The University of York detailed its response to COVID-19 in an email to taught postgraduate students.
Following the introduction of a “safety net” for undergraduate students, the University of York has announced measures that take into account the extreme circumstances affecting taught postgraduate students. In an email from the Pro-Vice-Chancellor John Robinson, updated definitions of the merit and distinction degree classifications are explained. The email emphasises that this is not a “safety net” but will still give a degree of support to taught postgraduates.
Following this announcement, the University will award a “distinction” to students who receive an average of 70% in either their taught modules or their Independent Study Module (ISM).
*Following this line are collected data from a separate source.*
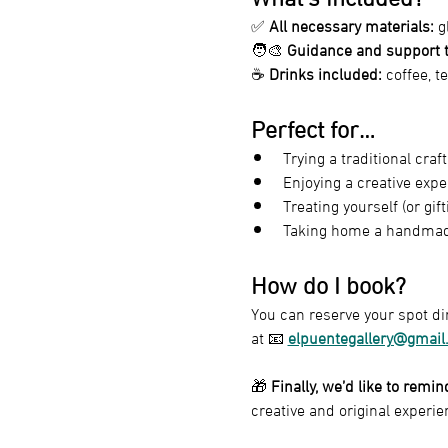
✅ 
All necessary materials:
 g
🧑‍🎨 
Guidance and support t
☕ 
Drinks included:
 coffee, t
Perfect for…
Trying a traditional craf
Enjoying a creative expe
Treating yourself (or gif
Taking home a handmade,
How do I book?
You can reserve your spot dir
at 📧 
elpuentegallery@gmail
🎁 
Finally, we’d like to remi
creative and original experie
Previously, an average of 70% was required in both taught modules and the ISM. Furthermore, students may still achieve the classification with up to 20 credits in modules that they fail at first attempt, provided that their mark is above 40%. Typically, no module failures are allowed.
The criteria for the classification of “merit” has been similarly adapted. Now, students who achieve an average over 60% in either their taught modules or their ISM will achieve the classification. This contrasts to the 60% average required in both aspects previously. Additionally, students will be able to receive a merit with up to 40 credits of modules provided no more than 20 credits of these modules have a mark below 40%.
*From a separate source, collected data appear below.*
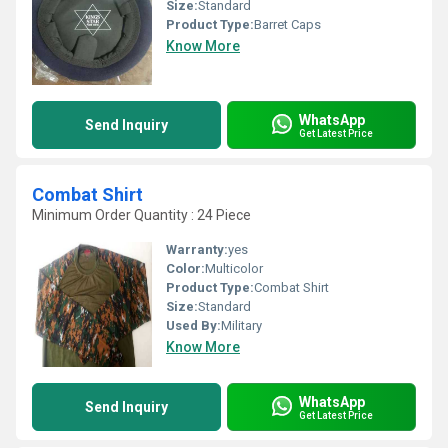
Size:
Standard
Product Type:
Barret Caps
Know More
WhatsApp
Send Inquiry
Get Latest Price
Combat Shirt
Minimum Order Quantity : 24 Piece
Warranty:
yes
Color:
Multicolor
Product Type:
Combat Shirt
Size:
Standard
Used By:
Military
Know More
WhatsApp
Send Inquiry
Get Latest Price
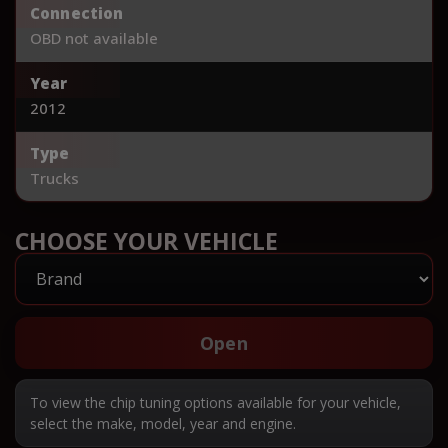
Connection
OBD not available
Year
2012
Type
Trucks
CHOOSE YOUR VEHICLE
Open
To view the chip tuning options available for your vehicle,
select the make, model, year and engine.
These measures will not apply to York Online Courses or HYMS masters courses at present. In the latter case, the University are still “working to determine whether it can apply” to those courses. Noticeably, there are no changes in the boundary of a “pass” degree which is awarded to those who achieve a degree average above 50% but do not meet the criteria for a merit or distinction.
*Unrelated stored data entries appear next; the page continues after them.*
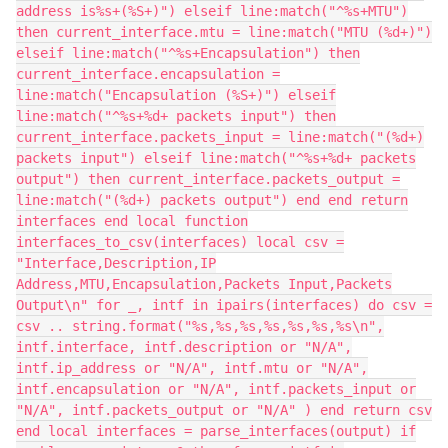
address is%s+(%S+)") elseif line:match("^%s+MTU")
then current_interface.mtu = line:match("MTU (%d+)")
elseif line:match("^%s+Encapsulation") then
current_interface.encapsulation =
line:match("Encapsulation (%S+)") elseif
line:match("^%s+%d+ packets input") then
current_interface.packets_input = line:match("(%d+)
packets input") elseif line:match("^%s+%d+ packets
output") then current_interface.packets_output =
line:match("(%d+) packets output") end end return
interfaces end local function
interfaces_to_csv(interfaces) local csv =
"Interface,Description,IP
Address,MTU,Encapsulation,Packets Input,Packets
Output\n" for _, intf in ipairs(interfaces) do csv =
csv .. string.format("%s,%s,%s,%s,%s,%s,%s\n",
intf.interface, intf.description or "N/A",
intf.ip_address or "N/A", intf.mtu or "N/A",
intf.encapsulation or "N/A", intf.packets_input or
"N/A", intf.packets_output or "N/A" ) end return csv
end local interfaces = parse_interfaces(output) if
This announcement follows a petition created by postgraduate students at the University of York calling for the introduction of a “safety net” following the announcement that postgraduate students would not receive the same treatment as undergraduates. It has received over 1,300 signatures since its creation on the 3rd of April. Since the announcement, the petition has ended with the creator of the petition declaring “Victory!”.
However, the outlined approach does not satisfy the aims specified in the petition. Chiefly, it is not “equivalent to what has been offered to Undergraduate students”; it does not guarantee postgraduate students a final mark at least as high as what they currently possess.
Following the announcement, the President of the Graduate Students’ Association Pürnur Altay gave the following comment to Vision, “This issue created a lot of heated discussions between GSA and the University for PGT students’ rights. The lack of standards across departments created difficulties for the University to apply safety net in the first place. I am very proud of this student-led campaign and being a part of it. It shows us once again that we are more powerful together! I will continue to campaign on additional support for PG students and when C-19 ends l will continue to work with the University to have a more standardised system so that we will not see similar problems in the future.”